Extracted text.
>> begin

On October 1, 2009, the Ontario Heritage Trust, the Iroquois Falls Community Development Team and the Town of Iroquois Falls unveiled a provincial plaque at the Iroquois Falls Curling Club to commemorate the Founding of Iroquois Falls.

The bilingual plaque reads as follows:

THE FOUNDING OF IROQUOIS FALLS

    This region’s first inhabitants were aboriginal peoples who were attracted by its abundant natural resources and extensive water routes. Europeans arrived in the late 1600s to acquire furs and establish trade with the First Nations. During the early 1900s, Montreal businessman Frank Anson recognized the region’s potential for paper manufacturing and, in 1912, he and Shirley Ogilvie were granted a pulpwood concession of over one million acres. Anson oversaw the establishment of Abitibi Power & Paper Company, Limited – the largest newsprint mill in North America at the time. The extension of the Temiskaming and Northern Ontario Railway further supported the development and rapid growth of the area. Initially a company-owned and planned town, Iroquois Falls was incorporated in 1915. The Great Fire of 1916 destroyed a large portion of the town but the community was able to rebuild. In 1920, Anson initiated a beautification program that incorporated some elements of Garden City planning ideals, which remain evident today.

LA FONDATION D’IROQUOIS FALLS

    Les premiers habitants de la région sont des peuples autochtones, attirés par l'abondance des ressources naturelles et l'étendue des voies navigables. Les Européens arrivent à la fin des années 1600 pour faire l'acquisition de fourrures et établir un commerce avec les Premières nations. Au début des années 1900, l'homme d'affaires montréalais Frank Anson prend conscience du potentiel de la région pour la fabrication de papier et, en 1912, il se voit accorder, avec Shirley Ogilvie, une concession de bois à pâte de plus d'un million d'acres. Il supervise alors la création de la Abitibi Power & Paper Company, Limited, la plus grande usine de papier journal de l'époque en Amérique du Nord. L'expansion du Temiskaming and Northern Ontario Railway contribue à favoriser le développement et la croissance rapide de la région. Initialement propriété de la société qui l'a bâtie, la ville d'Iroquois Falls est constituée en personne morale en 1915. Le grand incendie de 1916 détruit une grande partie de la ville, mais la collectivité renaît de ses cendres. En 1920, Frank Anson entame un programme d'embellissement incorporant certains des concepts d'aménagement d'une cité-jardin, qui subsistent encore de nos jours.

>> end

Directions.
a: According to the Iroquois Falls plaque text above, in what year was Iroquois Falls incorporated?
b: Duplicate the stretch of the Iroquois Falls plaque text above from "On October 1, 2009, the" through "of Iroquois Falls.".

Provided material.
>> begin

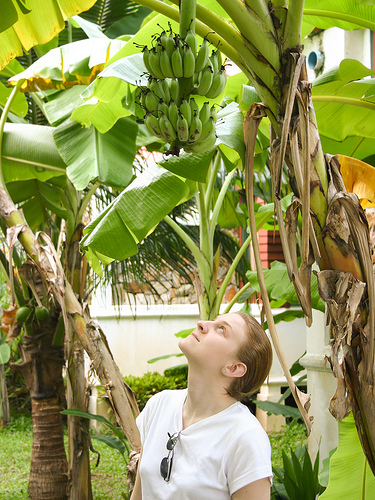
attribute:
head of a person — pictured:
[169, 304, 275, 416]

>> end

Answers to the tasks.
a: 1915

b:
On October 1, 2009, the Ontario Heritage Trust, the Iroquois Falls Community Development Team and the Town of Iroquois Falls unveiled a provincial plaque at the Iroquois Falls Curling Club to commemorate the Founding of Iroquois Falls.